A new article in the New Yorker shines a light on the dispute between radical feminists and the transgender community regarding what it means to be a woman. There’s been conflict between these groups for decades, but the transgender community is having a big moment and the media is paying more attention than ever. So this debate is now both gaining momentum and being brought into the public awareness in a significant way.
Basically, here’s how it breaks down: Trans women claim womanhood for themselves because they feel like they were born with a female brain. They believe they were women born with male anatomy. Radical feminists do not accept the notion of a “female brain.” They believe that womanhood is defined by being born with female anatomy. The radical feminist position is that trans women are men choosing to take on the roles of women while still holding onto the male privilege afforded to them by being born with male genitalia in a patriarchal society. So, essentially, radical feminists believe that trans women demanding inclusion into womanhood is actually trans women exercising their male privilege in deciding what kind of life they want to lead. Both groups feel marginalized by the society they were born into and invalidated by each other. That said, Complicated doesn’t even begin to describe it.

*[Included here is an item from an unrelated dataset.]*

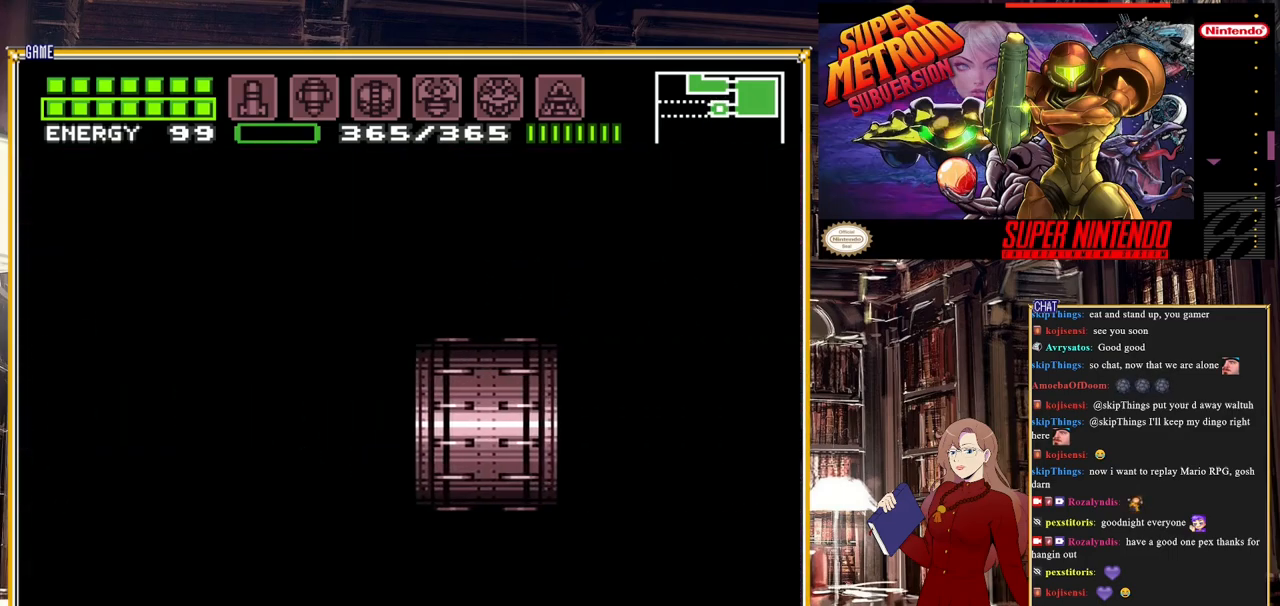
{"buttons": [], "events": []}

“The elasticity of the term ‘transgender; has forced a rethinking of what sex and gender mean; at least in progressive circles, what’s determinative isn’t people’s chromosomes or their genitals or the way that they were brought up but how they see themselves,” explains New Yorker writer Michelle Goldberg, who delved deep into the topic in this week’s issue. “Having rejected this supposition, radical feminists now find themselves in a position that few would have imagined when the conflict began: shunned as reactionaries on the wrong side of a sexual-rights issue. It is, to them, a baffling political inversion.”

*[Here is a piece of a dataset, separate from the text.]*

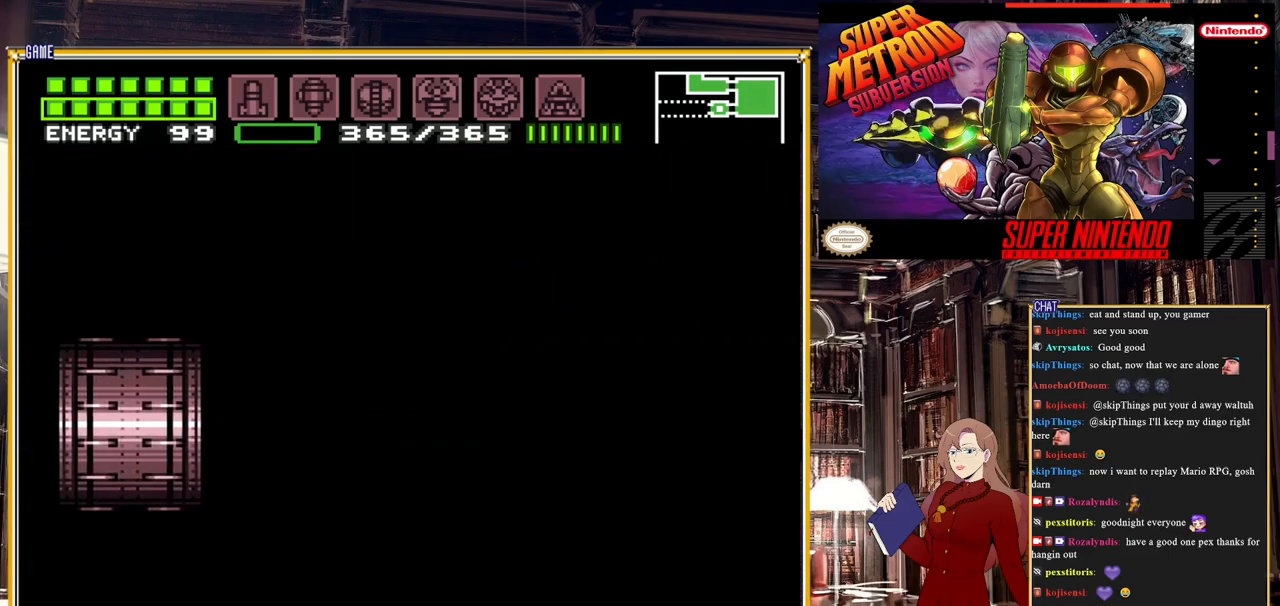
{"buttons": [], "events": []}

As Goldberg points out, the conflict between these groups began in full force during the 1970s. At the time, transgender wasn’t even a word, the term in usage was “transsexual,” a word we never hear anymore (unless we’re listening to Tim Curry sing about being a “sweet transvestite from transsexual Transylvania” at a midnight showing of Rocky Horror). In fact, “transgender” wasn’t even a word until the 1990s, and only in the last few years has the word gained widespread usage.
One early recorded incident between the groups occurred at 1973 West Coast Lesbian Conference, in which keynote speaker Robin Morgan spoke out against the inclusion of trans folk singer Beth Elliot. The statement Morgan gave (which Goldberg highlighted in her story) still seems to sum up the radical feminist position on trans women all these decades later:
“I will not call a male “she”; thirty-two years of suffering in this androcentric society, and of surviving, have earned me the title “woman”; one walk down the street by a male transvestite, five minutes of his being hassled (which he may enjoy), and then he dares, he dares to think he understands our pain? No, in our mothers’ names and in our own, we must not call him sister.”
Of course, it is to this day the height of unfairness to minimize the pain that trans women feel when they still have far fewer rights than cisgender women. In most states it is legal to fire someone for being trans, and a recent survey of the trans community by the Williams Institute revealed that . It also seems unfair to deny another person the right to live their life occupying the role of the gender that feels most right to them. This conflict, unfortunate as it is, is also an enlightening debate to take a ringside seat at. It’s important that we really think through these issues of gender with both intelligence and empathy.